Requirement:
Write out again only the lines running from the one that contains "Designed to handle" to the end of the records below, including both the first and the last.

Dataset extract:
──────
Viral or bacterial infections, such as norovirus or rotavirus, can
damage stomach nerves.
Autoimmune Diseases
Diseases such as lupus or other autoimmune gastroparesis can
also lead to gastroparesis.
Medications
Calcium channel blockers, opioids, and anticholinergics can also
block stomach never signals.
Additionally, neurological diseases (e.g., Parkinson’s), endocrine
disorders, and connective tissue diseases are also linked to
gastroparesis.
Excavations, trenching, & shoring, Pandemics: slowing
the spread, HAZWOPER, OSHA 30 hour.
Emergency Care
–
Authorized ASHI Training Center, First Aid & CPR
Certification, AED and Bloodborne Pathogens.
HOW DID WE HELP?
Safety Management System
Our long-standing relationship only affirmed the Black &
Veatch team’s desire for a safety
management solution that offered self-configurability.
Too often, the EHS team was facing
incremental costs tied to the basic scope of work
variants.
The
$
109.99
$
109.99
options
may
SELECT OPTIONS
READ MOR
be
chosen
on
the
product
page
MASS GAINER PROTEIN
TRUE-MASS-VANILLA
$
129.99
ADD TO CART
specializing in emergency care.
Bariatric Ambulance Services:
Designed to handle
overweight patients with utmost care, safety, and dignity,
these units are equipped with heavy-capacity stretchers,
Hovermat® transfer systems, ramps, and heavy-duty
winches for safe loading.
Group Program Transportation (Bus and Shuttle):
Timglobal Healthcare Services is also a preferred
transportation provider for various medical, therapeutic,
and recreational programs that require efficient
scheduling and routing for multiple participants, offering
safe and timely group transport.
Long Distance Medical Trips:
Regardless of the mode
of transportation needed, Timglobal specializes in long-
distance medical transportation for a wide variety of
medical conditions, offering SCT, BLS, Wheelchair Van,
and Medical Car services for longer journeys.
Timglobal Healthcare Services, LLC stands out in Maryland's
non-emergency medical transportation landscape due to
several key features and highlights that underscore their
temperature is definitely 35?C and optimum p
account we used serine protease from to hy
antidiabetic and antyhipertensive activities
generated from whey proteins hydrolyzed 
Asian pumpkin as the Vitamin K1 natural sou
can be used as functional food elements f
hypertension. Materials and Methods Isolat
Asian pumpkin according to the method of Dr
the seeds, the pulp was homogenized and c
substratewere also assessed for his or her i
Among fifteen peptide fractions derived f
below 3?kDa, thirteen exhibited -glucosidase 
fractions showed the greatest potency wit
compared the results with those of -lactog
──────
Response to the task:
Designed to handle
overweight patients with utmost care, safety, and dignity,
these units are equipped with heavy-capacity stretchers,
Hovermat® transfer systems, ramps, and heavy-duty
winches for safe loading.
Group Program Transportation (Bus and Shuttle):
Timglobal Healthcare Services is also a preferred
transportation provider for various medical, therapeutic,
and recreational programs that require efficient
scheduling and routing for multiple participants, offering
safe and timely group transport.
Long Distance Medical Trips:
Regardless of the mode
of transportation needed, Timglobal specializes in long-
distance medical transportation for a wide variety of
medical conditions, offering SCT, BLS, Wheelchair Van,
and Medical Car services for longer journeys.
Timglobal Healthcare Services, LLC stands out in Maryland's
non-emergency medical transportation landscape due to
several key features and highlights that underscore their
temperature is definitely 35?C and optimum p
account we used serine protease from to hy
antidiabetic and antyhipertensive activities
generated from whey proteins hydrolyzed 
Asian pumpkin as the Vitamin K1 natural sou
can be used as functional food elements f
hypertension. Materials and Methods Isolat
Asian pumpkin according to the method of Dr
the seeds, the pulp was homogenized and c
substratewere also assessed for his or her i
Among fifteen peptide fractions derived f
below 3?kDa, thirteen exhibited -glucosidase 
fractions showed the greatest potency wit
compared the results with those of -lactog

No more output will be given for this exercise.